Compute 7-day views and reactions by relationship
Company: Meta
Role: Data Scientist
Category: Data Manipulation (SQL/Python)
Difficulty: Medium
Interview Round: Technical Screen
Use the schemas and sample data below to answer two tasks. Assume dates are strings in 'YYYY-MM-DD'. Treat "today" as 2025-09-01; "last/past 7 days" means ds between 2025-08-26 and 2025-09-01 inclusive. If a viewer has multiple views of the same post on the same day, deduplicate by keeping the row with the maximum duration.
Schemas:
- info_stream_views(post_id BIGINT, viewer_id BIGINT, relationship STRING CHECK (relationship IN ('Friend','Followee','Unconnected')), duration DOUBLE, ds STRING)
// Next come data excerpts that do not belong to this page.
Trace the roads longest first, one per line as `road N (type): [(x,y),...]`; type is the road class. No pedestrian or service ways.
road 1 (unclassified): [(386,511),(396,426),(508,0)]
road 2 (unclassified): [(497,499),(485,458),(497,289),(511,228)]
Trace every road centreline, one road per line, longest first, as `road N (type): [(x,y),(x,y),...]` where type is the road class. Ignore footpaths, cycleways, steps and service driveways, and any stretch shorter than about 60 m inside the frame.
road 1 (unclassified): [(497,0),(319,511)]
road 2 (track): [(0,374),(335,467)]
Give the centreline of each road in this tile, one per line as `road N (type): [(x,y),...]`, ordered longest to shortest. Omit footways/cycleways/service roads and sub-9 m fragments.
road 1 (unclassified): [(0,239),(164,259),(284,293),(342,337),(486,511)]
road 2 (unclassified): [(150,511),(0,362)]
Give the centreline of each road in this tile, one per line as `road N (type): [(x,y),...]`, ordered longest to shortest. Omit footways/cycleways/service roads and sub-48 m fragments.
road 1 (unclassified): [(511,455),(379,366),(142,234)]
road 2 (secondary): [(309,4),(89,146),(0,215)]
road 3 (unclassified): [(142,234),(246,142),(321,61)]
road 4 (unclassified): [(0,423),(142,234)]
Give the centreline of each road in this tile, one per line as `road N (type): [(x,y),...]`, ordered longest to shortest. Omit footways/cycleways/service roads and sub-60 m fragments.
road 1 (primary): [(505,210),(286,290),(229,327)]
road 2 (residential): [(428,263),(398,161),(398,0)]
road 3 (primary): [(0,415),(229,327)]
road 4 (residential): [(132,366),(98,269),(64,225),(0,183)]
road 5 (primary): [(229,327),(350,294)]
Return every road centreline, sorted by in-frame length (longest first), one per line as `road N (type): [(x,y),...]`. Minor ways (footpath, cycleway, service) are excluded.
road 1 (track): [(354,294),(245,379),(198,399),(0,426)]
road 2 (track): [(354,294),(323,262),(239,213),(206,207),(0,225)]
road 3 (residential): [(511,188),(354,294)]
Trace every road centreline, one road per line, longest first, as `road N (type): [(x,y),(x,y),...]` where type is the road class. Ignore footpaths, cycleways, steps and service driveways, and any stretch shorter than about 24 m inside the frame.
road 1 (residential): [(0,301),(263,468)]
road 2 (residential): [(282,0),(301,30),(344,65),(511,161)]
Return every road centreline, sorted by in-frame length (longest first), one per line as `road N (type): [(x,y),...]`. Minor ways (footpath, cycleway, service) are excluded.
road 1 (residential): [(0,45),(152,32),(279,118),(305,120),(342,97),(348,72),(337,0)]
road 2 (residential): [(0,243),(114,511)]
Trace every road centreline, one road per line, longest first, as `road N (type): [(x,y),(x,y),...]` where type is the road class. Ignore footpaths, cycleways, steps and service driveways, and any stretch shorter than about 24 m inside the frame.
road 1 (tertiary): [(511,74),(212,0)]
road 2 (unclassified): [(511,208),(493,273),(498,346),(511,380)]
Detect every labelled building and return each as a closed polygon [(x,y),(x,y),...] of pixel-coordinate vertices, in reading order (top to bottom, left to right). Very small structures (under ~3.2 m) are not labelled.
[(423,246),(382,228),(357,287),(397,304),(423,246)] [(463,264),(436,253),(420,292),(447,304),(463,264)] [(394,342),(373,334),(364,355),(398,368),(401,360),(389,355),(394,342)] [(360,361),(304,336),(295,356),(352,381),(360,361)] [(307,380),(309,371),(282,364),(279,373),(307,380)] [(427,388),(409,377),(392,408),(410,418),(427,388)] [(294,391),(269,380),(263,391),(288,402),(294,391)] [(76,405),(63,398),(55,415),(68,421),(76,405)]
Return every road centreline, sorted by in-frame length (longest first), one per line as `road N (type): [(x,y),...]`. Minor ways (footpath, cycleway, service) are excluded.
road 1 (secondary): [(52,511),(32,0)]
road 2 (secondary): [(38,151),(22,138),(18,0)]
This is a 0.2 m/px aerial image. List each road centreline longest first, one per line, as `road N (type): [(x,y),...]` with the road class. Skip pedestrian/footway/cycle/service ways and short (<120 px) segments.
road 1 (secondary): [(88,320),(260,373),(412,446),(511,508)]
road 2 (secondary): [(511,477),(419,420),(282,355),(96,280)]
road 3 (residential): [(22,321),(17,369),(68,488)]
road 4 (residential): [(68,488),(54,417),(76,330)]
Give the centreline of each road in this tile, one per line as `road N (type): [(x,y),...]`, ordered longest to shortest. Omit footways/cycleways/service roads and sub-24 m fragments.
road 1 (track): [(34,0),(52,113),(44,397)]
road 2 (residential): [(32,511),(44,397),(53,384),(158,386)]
- post_reactions(post_id INTEGER, viewer_id INTEGER, post_action STRING CHECK (post_action IN ('like','comment','reshare')), ds STRING)
ASCII sample tables:
info_stream_views
post_id | viewer_id | relationship | duration | ds
101 | 10 | Friend | 45 | 2025-08-26
101 | 10 | Friend | 75 | 2025-08-27
101 | 11 | Unconnected | 61 | 2025-08-28
102 | 12 | Unconnected | 30 | 2025-08-28
103 | 13 | Followee | 90 | 2025-08-29
104 | 14 | Unconnected | 120 | 2025-08-30
104 | 14 | Unconnected | 20 | 2025-08-30
105 | 10 | Unconnected | 59 | 2025-09-01
post_reactions
post_id | viewer_id | post_action | ds
101 | 10 | like | 2025-08-27
101 | 11 | comment | 2025-08-28
104 | 14 | reshare | 2025-08-30
104 | 14 | like | 2025-08-30
103 | 13 | like | 2025-08-29
105 | 10 | like | 2025-09-01
Tasks:
Q1) Write a single SQL query that returns the count of DISTINCT post_id that had at least one Unconnected view with duration > 60 seconds within 2025-08-26..2025-09-01. Ensure a post is counted once even if multiple qualifying viewers/days exist.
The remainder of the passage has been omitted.